Tips:反复阅读数据的文档说明是个很好的方法

Drop missing values

如果说处理数据很匆忙,或者无法弄明白为啥缺失了,可以选择移除包含该数据的行或者列(但是,不推荐这样做)
移除带有缺失值的行:

1
2
# remove all the rows that contain a missing value
nfl_data.dropna()

移除带有缺失值的列:

1
columns_with_na_dropped = nfl_data.dropna(axis=1)

Filling in missing values automatically

除了直接移除缺失值外,也可以尝试来填补
首先是直接用0来填补

1
2
3
4
5
# get a small subset of the NFL dataset
subset_nfl_data = nfl_data.loc[:, 'EPA':'Season'].head()

# replace all NA's with 0
subset_nfl_data.fillna(0)

也可以通过设置method = ‘bfill’,来用相邻行的同column数据来填补

1
2
3
# replace all NA's the value that comes directly after it in the same column, 
# then replace all the reamining na's with 0
subset_nfl_data.fillna(method = 'bfill', axis=0).fillna(0)

Day2:Scaling and normalization

Scaling

Scaling:缩放,修改数据的范围,常用于SVM和KNN

1
2
3
4
5
6
7
8
9
10
11
12
# generate 1000 data points randomly drawn from an exponential distribution
original_data = np.random.exponential(size = 1000) # 绘制指数分布

# mix-max scale the data between 0 and 1
scaled_data = minmax_scaling(original_data, columns = [0])

# plot both together to compare
fig, ax=plt.subplots(1,2)
sns.distplot(original_data, ax=ax[0])
ax[0].set_title("Original Data")
sns.distplot(scaled_data, ax=ax[1])
ax[1].set_title("Scaled data")


可以看到数据的形状并没有变化,但范围是从0~8变为了0~1

Normalization

Normalization:标准化,使数据尽可能满足正态分布,常用于t-tests, ANOVAs, linear regression, linear discriminant analysis (LDA) and Gaussian naive Bayes
这里使用的是Box-Cox转化

1
2
3
4
5
6
7
8
9
# normalize the exponential data with boxcox
normalized_data = stats.boxcox(original_data)
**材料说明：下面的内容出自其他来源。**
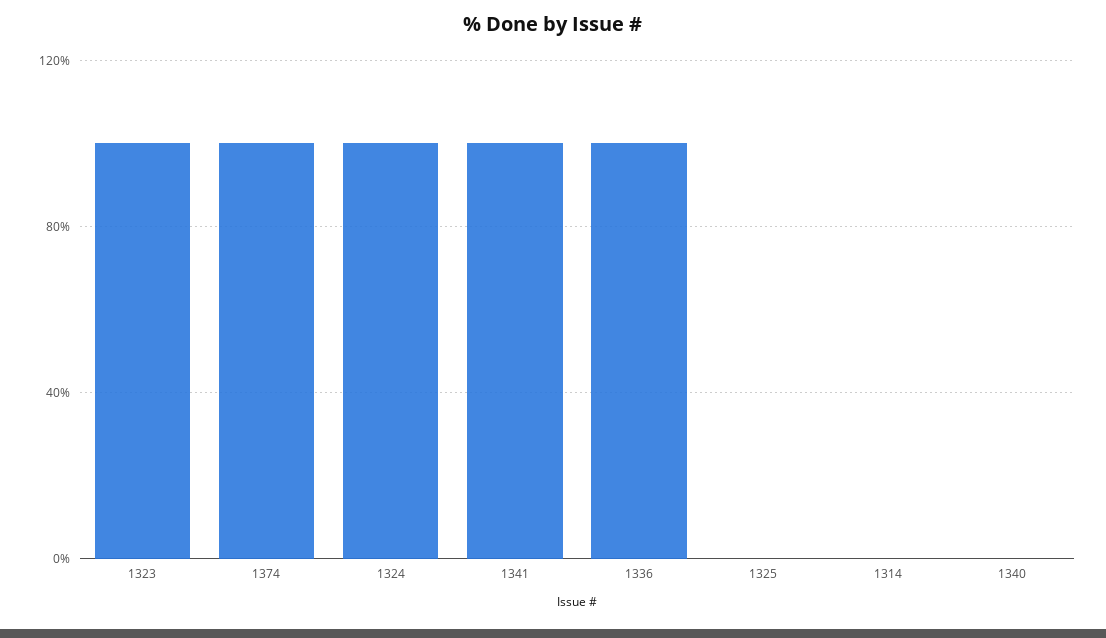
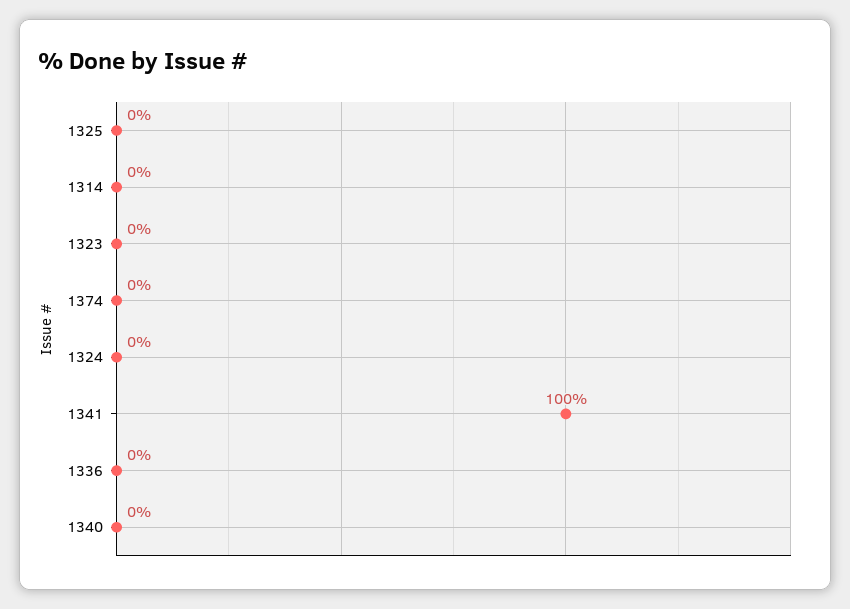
1323: 100 -> 0
1374: 100 -> 0
1324: 100 -> 0
1336: 100 -> 0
# plot both together to compare
fig, ax=plt.subplots(1,2)
sns.distplot(original_data, ax=ax[0])
ax[0].set_title("Original Data")
sns.distplot(normalized_data[0], ax=ax[1])
ax[1].set_title("Normalized data")


可以看到转化后更加接近于正态分布了

Day 3: Parsing dates

Check the data type of our date column

1
print(landslides['date'].head())

输出:

0 3/2/07
1 3/22/07
2 4/6/07
3 4/14/07
4 4/15/07
Name: date, dtype: object

作为人,可以清楚地知道这些数代表的是日期,但是Python不知道,左下角的dtpe:object,Pandas使用object表示数据包含多种数据种类,但通常都包含字符串。
其实Pandas是有一种datetime64的数据类型的

1
2
# check the data type of our date column
landslides['date'].dtype

输出:

dtype(‘O’)

同样也可以用这种方法查看数据类型,‘O’表示object

Convert our date columns to datetime

将字符串转化为 datetime 时,要注明原字符串在表示日期时所遵循的格式,%d for day, %m for month, %y for a two-digit year and %Y for a four digit year.
具体的:

  • 1/17/07 has the format “%m/%d/%y”
  • 17-1-2007 has the format “%d-%m-%Y”
1
2
landslides.date = pd.to_datetime(landslides.date, format="%m/%d/%y")
landslides.date.head()

输出:

0 2007-03-02
1 2007-03-22
2 2007-04-06
3 2007-04-14
4 2007-04-15
Name: date, dtype: datetime64[ns]

如果日期的格式不是固定的”%m/%d/%y”,而是多种格式的混合时,可以让pandas来推断正确的格式,这样:

1
landslides['date_parsed'] = pd.to_datetime(landslides['Date'], infer_datetime_format=True)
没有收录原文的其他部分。